Regex for checking if GSTIN is valid
Regular Expression-
/^[0-9]{2}[A-Z]{5}[0-9]{4}[A-Z]{1}[1-9A-Z]{1}Z[0-9A-Z]{1}$/gm
Test string examples for the above regex-
Input String | Match Output |
---|---|
06AAD2V1160H122 | does not match |
13BZWCV3512J1ZB | matches |
222222222222222 | does not match |
06AADCV1460H1ZI | matches |
Here is a detailed explanation of the above regex-
/^[0-9]{2}[A-Z]{5}[0-9]{4}[A-Z]{1}[1-9A-Z]{1}Z[0-9A-Z]{1}$/gm
^ asserts position at start of a line
Match a single character present in the list below [0-9]
{2} matches the previous token exactly 2 times
0-9 matches a single character in the range between 0 (index 48) and 9 (index 57) (case sensitive)
Match a single character present in the list below [A-Z]
{5} matches the previous token exactly 5 times
A-Z matches a single character in the range between A (index 65) and Z (index 90) (case sensitive)
Match a single character present in the list below [0-9]
{4} matches the previous token exactly 4 times
0-9 matches a single character in the range between 0 (index 48) and 9 (index 57) (case sensitive)
Match a single character present in the list below [A-Z]
{1} matches the previous token exactly one time (meaningless quantifier)
A-Z matches a single character in the range between A (index 65) and Z (index 90) (case sensitive)
Match a single character present in the list below [1-9A-Z]

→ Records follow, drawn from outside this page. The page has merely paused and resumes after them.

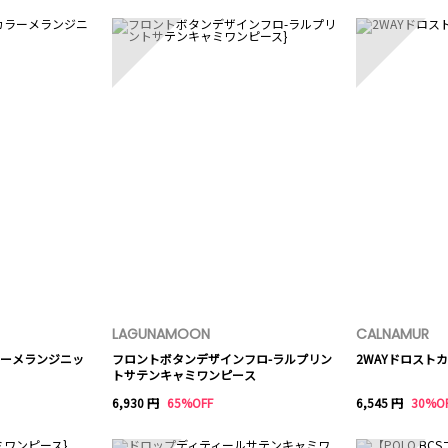
3
4
LAGUNAMOON
CALNAMUR
ーメランジニッ
フロントボタンデザインフロ-ラルプリン
2WAYドロスト
トサテンキャミワンピース
6,930 円
65%OFF
6,545 円
30%O
8
9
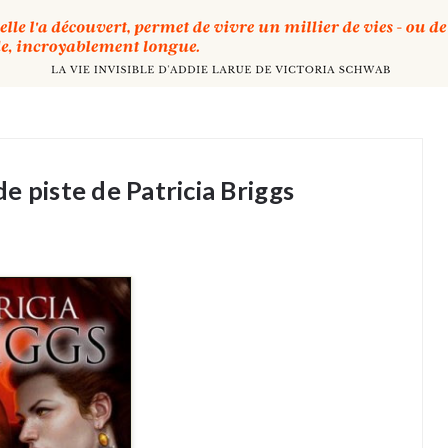
e piste de Patricia Briggs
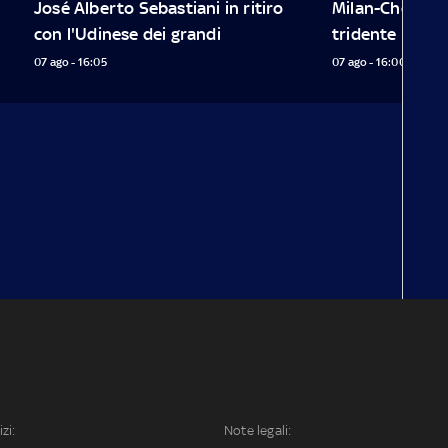
José Alberto Sebastiani in ritiro 
Milan-Chelsea, s
con l'Udinese dei grandi
tridente Lea
07 ago - 16:05
07 ago - 16:00
izi:
Note legali:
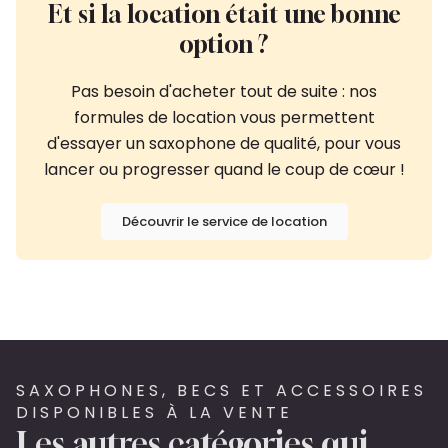
Et si la location était une bonne
option ?
Pas besoin d'acheter tout de suite : nos
formules de location vous permettent
d'essayer un saxophone de qualité, pour vous
lancer ou progresser quand le coup de cœur !
Découvrir le service de location
SAXOPHONES, BECS ET ACCESSOIRES
DISPONIBLES À LA VENTE
Les autres catégories qui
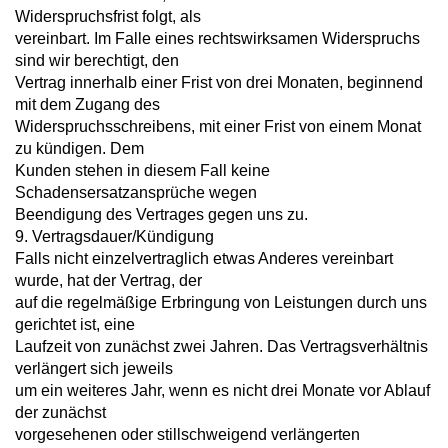
Widerspruchsfrist folgt, als
vereinbart. Im Falle eines rechtswirksamen Widerspruchs
sind wir berechtigt, den
Vertrag innerhalb einer Frist von drei Monaten, beginnend
mit dem Zugang des
Widerspruchsschreibens, mit einer Frist von einem Monat
zu kündigen. Dem
Kunden stehen in diesem Fall keine
Schadensersatzansprüche wegen
Beendigung des Vertrages gegen uns zu.
9. Vertragsdauer/Kündigung
Falls nicht einzelvertraglich etwas Anderes vereinbart
wurde, hat der Vertrag, der
auf die regelmäßige Erbringung von Leistungen durch uns
gerichtet ist, eine
Laufzeit von zunächst zwei Jahren. Das Vertragsverhältnis
verlängert sich jeweils
um ein weiteres Jahr, wenn es nicht drei Monate vor Ablauf
der zunächst
vorgesehenen oder stillschweigend verlängerten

{1} matches the previous token exactly one time (meaningless quantifier)
1-9 matches a single character in the range between 1 (index 49) and 9 (index 57) (case sensitive)
A-Z matches a single character in the range between A (index 65) and Z (index 90) (case sensitive)
Z matches the character Z with index 9010 (5A16 or 1328) literally (case sensitive)
Match a single character present in the list below [0-9A-Z]
{1} matches the previous token exactly one time (meaningless quantifier)
0-9 matches a single character in the range between 0 (index 48) and 9 (index 57) (case sensitive)
A-Z matches a single character in the range between A (index 65) and Z (index 90) (case sensitive)
$ asserts position at the end of a line
Global pattern flags
g modifier: global. All matches (don't return after first match)
m modifier: multi line. Causes ^ and $ to match the begin/end of each line (not only begin/end of string)
Hope this article was useful to match GSTIN regex pattern. In conclusion, understanding and implementing the GSTIN regex pattern is crucial for ensuring the validity of Goods and Services Tax Identification Numbers in India. Regex provides a powerful tool for validating complex patterns and can be used effectively to verify GSTINs, contributing to accurate tax compliance and record-keeping.